Según explicó Alés, estas actuaciones no son nuevas, sino que forman parte de una planificación previa: “Desgraciadamente no es nuevo, porque llevamos muchos años con la necesidad de tener calles aforadas por cuestiones de seguridad”. Estas decisiones, puntualizó, se adoptan en el marco del Plan Cirio, elaborado conjuntamente con la Policía Nacional y la Subdelegación del Gobierno.

Pese a ello, reconoció que ni él ni el alcalde, José Luis Sanz, están completamente cómodos con el resultado de algunas de estas medidas: “El alcalde ya ha comentado que es algo que no le gusta, y a mí, como cofrade, tampoco.

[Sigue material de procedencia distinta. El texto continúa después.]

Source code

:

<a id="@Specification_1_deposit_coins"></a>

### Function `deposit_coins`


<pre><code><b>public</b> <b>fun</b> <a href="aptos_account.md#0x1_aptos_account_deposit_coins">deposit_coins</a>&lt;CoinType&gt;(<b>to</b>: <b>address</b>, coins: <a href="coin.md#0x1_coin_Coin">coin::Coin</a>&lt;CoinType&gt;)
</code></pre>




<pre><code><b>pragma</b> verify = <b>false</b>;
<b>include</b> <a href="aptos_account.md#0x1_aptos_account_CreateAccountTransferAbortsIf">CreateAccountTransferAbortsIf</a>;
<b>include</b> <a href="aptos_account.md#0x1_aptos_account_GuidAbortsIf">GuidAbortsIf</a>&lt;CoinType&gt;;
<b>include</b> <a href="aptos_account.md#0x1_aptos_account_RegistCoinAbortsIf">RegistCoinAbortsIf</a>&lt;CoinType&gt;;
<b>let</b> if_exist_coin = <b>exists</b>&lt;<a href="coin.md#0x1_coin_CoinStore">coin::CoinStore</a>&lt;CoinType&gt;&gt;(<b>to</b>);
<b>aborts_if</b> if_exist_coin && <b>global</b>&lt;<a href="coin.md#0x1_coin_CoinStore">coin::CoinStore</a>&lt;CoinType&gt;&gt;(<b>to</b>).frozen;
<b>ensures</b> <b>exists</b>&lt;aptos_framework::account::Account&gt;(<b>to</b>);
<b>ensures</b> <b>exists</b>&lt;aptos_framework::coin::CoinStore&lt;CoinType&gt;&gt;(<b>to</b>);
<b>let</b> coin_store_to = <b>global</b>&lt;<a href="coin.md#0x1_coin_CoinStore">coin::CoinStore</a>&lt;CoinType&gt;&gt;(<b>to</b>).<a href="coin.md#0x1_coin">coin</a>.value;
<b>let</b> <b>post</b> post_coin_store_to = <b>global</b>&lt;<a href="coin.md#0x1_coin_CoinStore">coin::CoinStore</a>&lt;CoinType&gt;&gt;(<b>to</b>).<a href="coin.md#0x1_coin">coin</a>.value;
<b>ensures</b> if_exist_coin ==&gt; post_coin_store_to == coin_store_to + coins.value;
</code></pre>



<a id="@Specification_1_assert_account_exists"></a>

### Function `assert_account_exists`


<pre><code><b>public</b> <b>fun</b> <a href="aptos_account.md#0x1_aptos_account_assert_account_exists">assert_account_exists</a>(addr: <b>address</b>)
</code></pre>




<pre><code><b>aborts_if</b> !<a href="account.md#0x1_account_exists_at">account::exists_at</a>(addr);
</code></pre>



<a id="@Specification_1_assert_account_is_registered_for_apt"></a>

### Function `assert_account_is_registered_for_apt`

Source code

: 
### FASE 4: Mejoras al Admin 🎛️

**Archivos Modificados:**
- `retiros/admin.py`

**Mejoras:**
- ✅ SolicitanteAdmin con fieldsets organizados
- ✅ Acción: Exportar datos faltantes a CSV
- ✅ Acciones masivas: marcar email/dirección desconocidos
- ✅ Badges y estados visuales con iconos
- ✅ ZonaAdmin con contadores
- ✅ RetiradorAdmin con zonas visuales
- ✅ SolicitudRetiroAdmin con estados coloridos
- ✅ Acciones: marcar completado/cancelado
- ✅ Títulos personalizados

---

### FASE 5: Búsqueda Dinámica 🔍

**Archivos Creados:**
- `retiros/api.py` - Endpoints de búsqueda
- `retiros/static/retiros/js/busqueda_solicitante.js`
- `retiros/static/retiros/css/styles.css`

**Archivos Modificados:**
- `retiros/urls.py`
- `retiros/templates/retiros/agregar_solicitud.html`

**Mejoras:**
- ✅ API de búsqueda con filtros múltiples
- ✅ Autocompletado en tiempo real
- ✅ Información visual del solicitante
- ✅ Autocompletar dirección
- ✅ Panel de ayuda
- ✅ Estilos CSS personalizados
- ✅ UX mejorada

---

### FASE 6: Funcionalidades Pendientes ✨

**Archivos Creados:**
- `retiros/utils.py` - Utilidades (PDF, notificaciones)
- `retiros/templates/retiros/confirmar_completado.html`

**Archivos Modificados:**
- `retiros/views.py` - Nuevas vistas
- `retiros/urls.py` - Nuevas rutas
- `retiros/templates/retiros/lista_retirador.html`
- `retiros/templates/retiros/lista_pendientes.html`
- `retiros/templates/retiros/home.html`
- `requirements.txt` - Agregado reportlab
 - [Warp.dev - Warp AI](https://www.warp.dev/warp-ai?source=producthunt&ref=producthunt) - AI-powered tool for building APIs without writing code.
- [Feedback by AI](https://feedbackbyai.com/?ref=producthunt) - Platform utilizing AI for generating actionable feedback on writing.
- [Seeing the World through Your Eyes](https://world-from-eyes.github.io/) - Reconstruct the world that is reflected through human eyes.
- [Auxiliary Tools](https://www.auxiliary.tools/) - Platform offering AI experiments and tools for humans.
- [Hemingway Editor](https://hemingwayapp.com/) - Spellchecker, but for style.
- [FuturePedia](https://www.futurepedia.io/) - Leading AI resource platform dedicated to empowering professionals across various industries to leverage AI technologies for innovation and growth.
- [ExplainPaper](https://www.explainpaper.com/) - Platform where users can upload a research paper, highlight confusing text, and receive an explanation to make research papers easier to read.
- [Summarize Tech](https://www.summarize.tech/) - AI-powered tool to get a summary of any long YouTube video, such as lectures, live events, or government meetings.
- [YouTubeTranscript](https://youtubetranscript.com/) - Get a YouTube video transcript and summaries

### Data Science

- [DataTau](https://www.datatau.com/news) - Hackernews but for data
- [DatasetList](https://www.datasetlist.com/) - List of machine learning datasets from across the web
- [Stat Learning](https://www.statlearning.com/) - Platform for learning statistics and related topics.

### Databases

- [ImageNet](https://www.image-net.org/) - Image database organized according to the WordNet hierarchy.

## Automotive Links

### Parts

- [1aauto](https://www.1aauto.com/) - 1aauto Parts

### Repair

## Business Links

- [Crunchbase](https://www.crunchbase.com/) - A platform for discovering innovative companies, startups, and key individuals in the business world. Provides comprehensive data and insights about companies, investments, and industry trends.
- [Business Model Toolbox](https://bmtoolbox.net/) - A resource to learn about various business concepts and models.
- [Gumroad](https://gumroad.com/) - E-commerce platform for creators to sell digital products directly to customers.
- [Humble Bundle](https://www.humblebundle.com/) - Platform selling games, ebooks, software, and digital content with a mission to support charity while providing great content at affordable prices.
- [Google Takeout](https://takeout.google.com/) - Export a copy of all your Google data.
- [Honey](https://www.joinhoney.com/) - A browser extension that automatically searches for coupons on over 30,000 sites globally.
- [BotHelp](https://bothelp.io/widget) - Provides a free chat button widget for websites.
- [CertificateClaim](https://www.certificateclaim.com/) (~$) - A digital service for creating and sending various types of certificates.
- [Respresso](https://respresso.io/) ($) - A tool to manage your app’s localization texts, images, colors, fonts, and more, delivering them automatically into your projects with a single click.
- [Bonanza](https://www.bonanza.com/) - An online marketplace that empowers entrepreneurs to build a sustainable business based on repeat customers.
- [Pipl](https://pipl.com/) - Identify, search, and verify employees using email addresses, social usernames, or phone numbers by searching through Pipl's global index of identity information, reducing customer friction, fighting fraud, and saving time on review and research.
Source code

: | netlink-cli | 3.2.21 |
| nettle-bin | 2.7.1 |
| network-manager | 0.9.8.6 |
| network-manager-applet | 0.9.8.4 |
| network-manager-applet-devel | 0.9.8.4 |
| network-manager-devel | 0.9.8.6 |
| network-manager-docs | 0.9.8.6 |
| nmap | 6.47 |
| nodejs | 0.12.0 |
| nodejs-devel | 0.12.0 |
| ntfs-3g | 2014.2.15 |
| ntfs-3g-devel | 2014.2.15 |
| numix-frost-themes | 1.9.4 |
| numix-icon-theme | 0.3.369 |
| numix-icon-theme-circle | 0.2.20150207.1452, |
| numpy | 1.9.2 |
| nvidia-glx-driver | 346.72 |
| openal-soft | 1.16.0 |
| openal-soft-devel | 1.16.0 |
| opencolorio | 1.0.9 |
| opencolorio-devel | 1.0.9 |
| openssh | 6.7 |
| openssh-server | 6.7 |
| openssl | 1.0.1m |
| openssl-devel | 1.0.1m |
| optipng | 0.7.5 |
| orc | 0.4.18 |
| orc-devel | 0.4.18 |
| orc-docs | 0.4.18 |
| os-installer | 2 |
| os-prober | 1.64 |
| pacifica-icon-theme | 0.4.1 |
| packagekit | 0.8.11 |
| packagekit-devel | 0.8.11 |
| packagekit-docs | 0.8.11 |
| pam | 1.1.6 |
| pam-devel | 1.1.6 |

Aunque somos muy respetuosos con estas decisiones”. Alés señaló que, desde la perspectiva ciudadana, ciertos escenarios han resultado difíciles de comprender: “A mí no me gustan ciertos aforamientos porque, cuando las calles están completas, hay que tomar medidas, pero cuando las calles están vacías, resulta raro, como sevillanos y como cofrades, que se vean estas imágenes”.

No obstante, el delegado municipal quiso dejar claro que el Ayuntamiento no tiene intención de poner en duda el trabajo de las fuerzas del orden: “No seremos nosotros los que valoremos o cuestionemos la labor de la Policía Nacional, que es intachable en Semana Santa, y su colaboración con la Policía Local, lo mismo”, afirmó con rotundidad.

De cara al futuro, Alés anunció que el gobierno municipal abrirá un proceso de diálogo con todos los sectores involucrados en la organización de la Semana Santa: “Ya lo ha dicho el alcalde: abriremos un periodo de debate y reflexión con todas las partes indicadas para conocer y llegar a un punto común entre todos que nos beneficie”.

Con estas declaraciones, el delegado municipal deja la puerta abierta a posibles ajustes en los protocolos de seguridad, buscando un equilibrio entre protección ciudadana y el respeto a las tradiciones que definen uno de los eventos más emblemáticos de la capital andaluza.